(The following was written for my friend Janeson Keeley's blog. I reprint it here for my daughter.)
*
By Dan Smith
Chris’ face was stony and pinched and she was unusually quiet as I entered the living room of our log cabin after a day at the paper.
“What’s up?” I said. “You look worried.”
“Nothing,” she said, turning from me and moving toward the kitchen.
“Aw c’mon, Chris. Let’s not do the silent thing. What is it?”
“What are we going to do about Jennie’s Christmas?” she said sharply. “I can’t see any extra money; not one cent. This will be the first Christmas she’s aware of and I know the other kids have been talking to her about it. She mentioned Santa today and I didn’t know what to say to her. I don’t even want to mention a wish list.”
I had put off thinking about Christmas because I knew I would get mad at Christ for being born and hanging this financial burden over my head. “You looking to blame me for something else, Chris?” I said. “I’m doing the best I can.”
The “best I can” was being the 24-year-old sports editor of Asheville’s afternoon paper, The Times, a 35,000-circulation bird cage liner that was losing readers on a daily basis.

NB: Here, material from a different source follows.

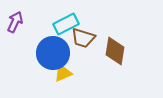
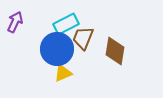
brown trapezoid: rotated 95 degrees clockwise
blue circle: moved 4 px right, 4 px up
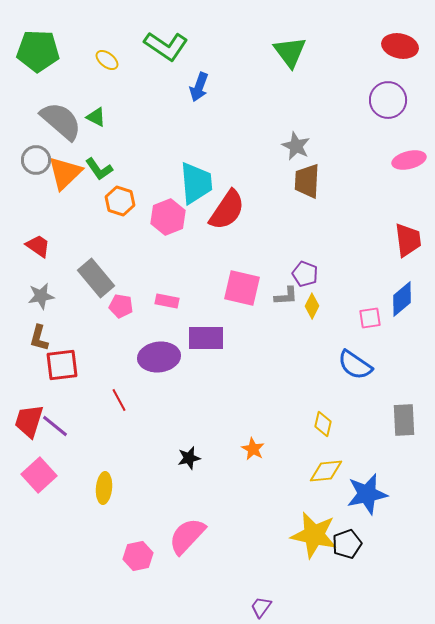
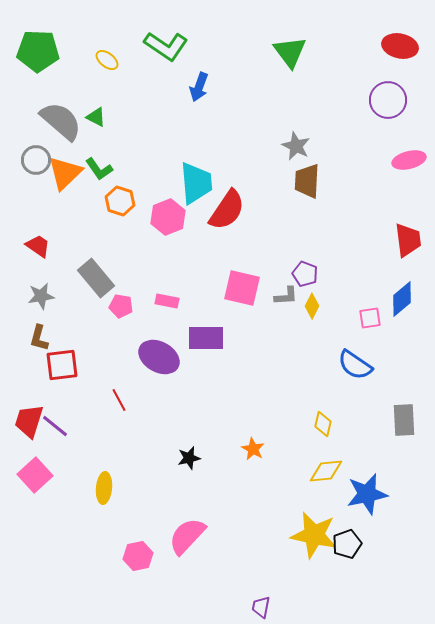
purple ellipse at (159, 357): rotated 36 degrees clockwise
pink square at (39, 475): moved 4 px left
purple trapezoid at (261, 607): rotated 25 degrees counterclockwise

It was a hotshot job—as far as my buddies were concerned—but it would have been a much better gig for a single guy. In 1970, the days of the two-newspaper small town were over and I was on the front edge of the change, earning $90 a week. Most of that went to rent a log cabin in the Kenilworth section of Asheville, food, upkeep on a battered old Chevy and Chris’ school at UNC-Asheville. She was a junior, studying social work and occasionally worked as a telephone operator overnight.

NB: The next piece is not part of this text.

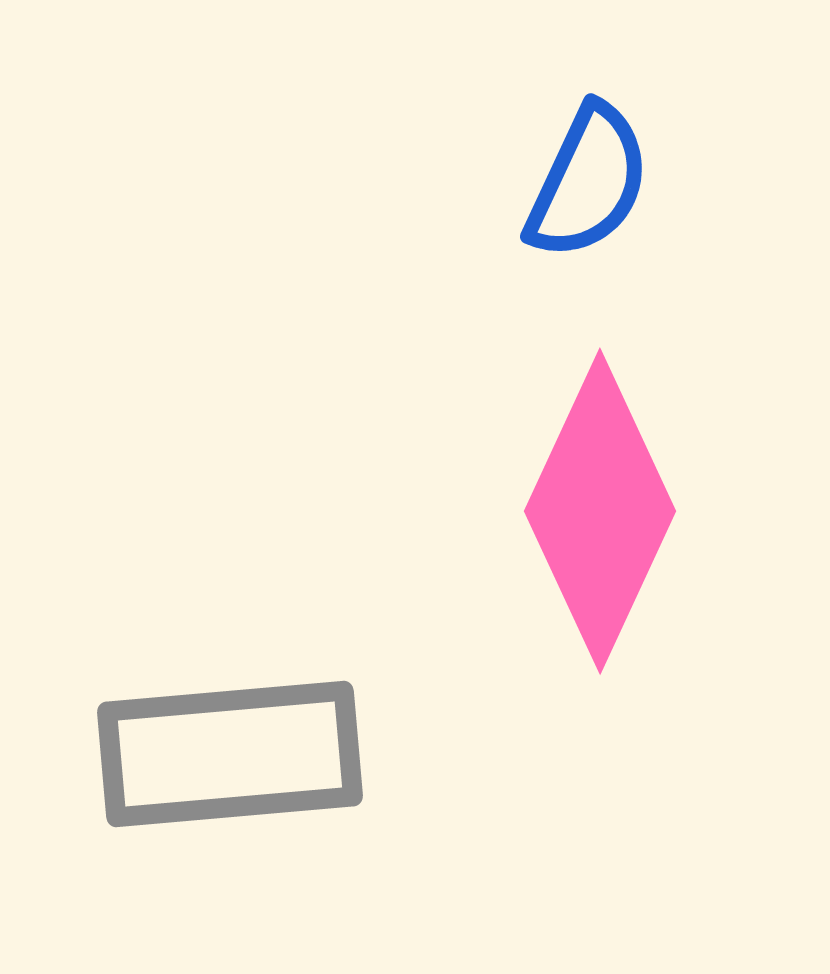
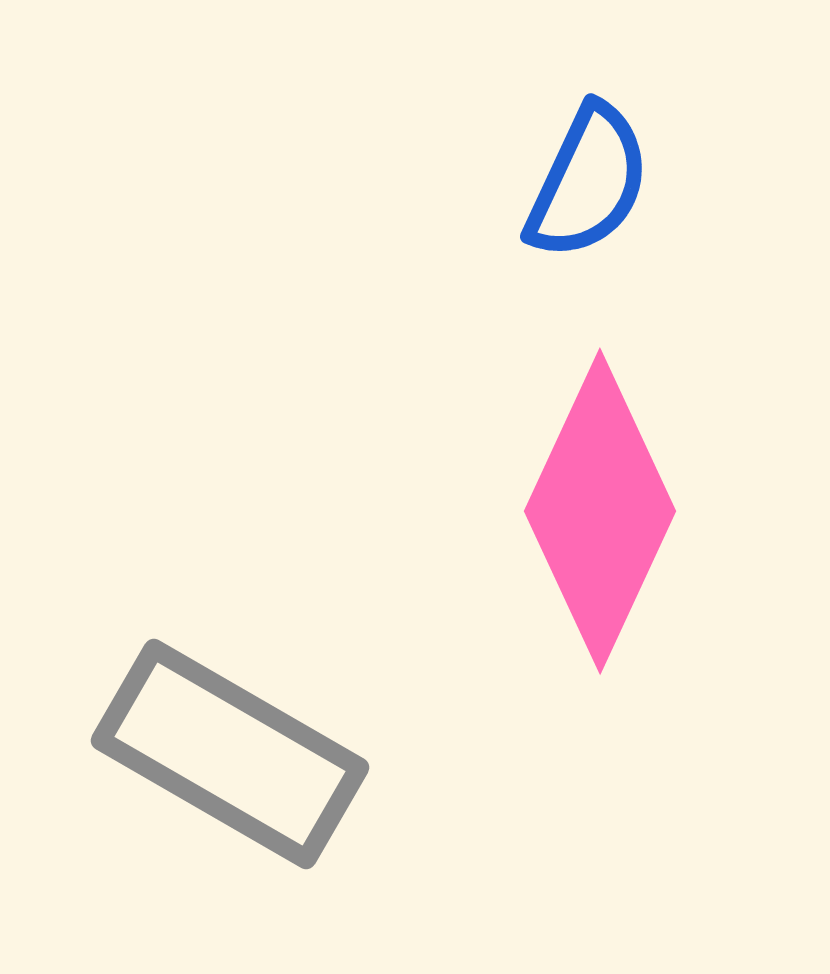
gray rectangle: rotated 35 degrees clockwise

Our three-year-old daughter’s Christmas didn’t figure in that. In fact, Jennie’s expenses in general didn’t figure much. My mother kept Jennie during the day because there was no way we could afford a nursery and most of her other needs were met with hand-me-downs.
I went to bed that night without an answer.
When I awoke the next morning, I had one.
I rolled toward my young wife and blew in her face until she stirred. “Mmmmmm,” she said, and she smiled. “What are you doing awake? It’s still dark outside.”
“I know what we can do for Jennie,” I said. “It won’t really cost anything and I think she’ll love it. It involves a refrigerator box, which I will get at one of the furniture stores, that old watercolor paint set of yours, the curtains you had set aside to give away and a couple of other things we can come up with.”
“What in the world are you thinking?” she said, the smile still there. “Today’s Christmas Eve and we’re going to have to hurry if we’re going to do something complicated.”
“That’s the beauty,” I said. “It’s simple. And I think it’s pretty elegant.”
I only had to work half a day, giving me time to make some rounds and pick up what we needed in the afternoon. Chris was on break from school, but she was taking care of Jennie, so she couldn’t do much, other than decorate a tree, which I had salvaged from a nearby elementary school when the Christmas break started. Jennie delighted in the shared time and the two of them were giggling when I got home from work.
“Did you get the stuff?” Chris said. I nodded.
“Santa’s coming,” Jennie squealed. “He’s bringing toys.” She ran to me and sprang into my arms, wrapping up and hugging me.
At 8 o’clock, with Jennie tucked in, storied, hugged, kissed and snugged to sleep, Chris and I sat about the task at hand: building Jennie a house.
I went out to the ’56 Chevy Bel Aire and untied the refrigerator box from the top. I had broken it down, so it was flat. The box squared back up and I slid a cap over one end to stabilize it. I entered the box with a carpet knife and cut out two windows and a door on the side and slipped the cap on the other end, creating a boxy—quite literally—house. Then Chris went to work with the watercolors, painting in flowers, shutters, a doorknob and patterns in the door. She even gave the front of the house a brick look.
I pulled a small cable spool that I had salvaged at the power company from the back seat of the car and slipped it into the house. Chris covered it with an old bed sheet and we put two pillows at the side of the table. Chris sat cups and saucers at the table and would put out cookies and milk just before morning.
I had picked up a couple of dolls at a thrift store—the Next To New Shop—downtown that my mother frequented so much that she was on a first-name basis with the staff. She had urged me for years to go in and see what was available “for next to nothing.” The dolls were nearly new, quite nice and had cost 50 cents each. Chris put them in the house, sitting them on the pillows at the spool table.
">We looked at each other like we were in the middle of a plot to overthrow the government, grinned, laughed and fell into each other’s arms. We lay there just outside Jennie’s new house in the light of the Christmas tree for hours until I awoke just before dawn. “Better put the cookies and milk out,” I whispered. “Little feet will be padding in just a bit.”
We went to our bedroom and quickly returned to sleep. But shortly, we were awakened by a squeal from a little girl discovering Santa Claus. We ran to the living room and saw a bright, smiling face looking out the window of her house at us. “Santa came,” she said.
*
Merry Christmas to my favorite daughter. I love you.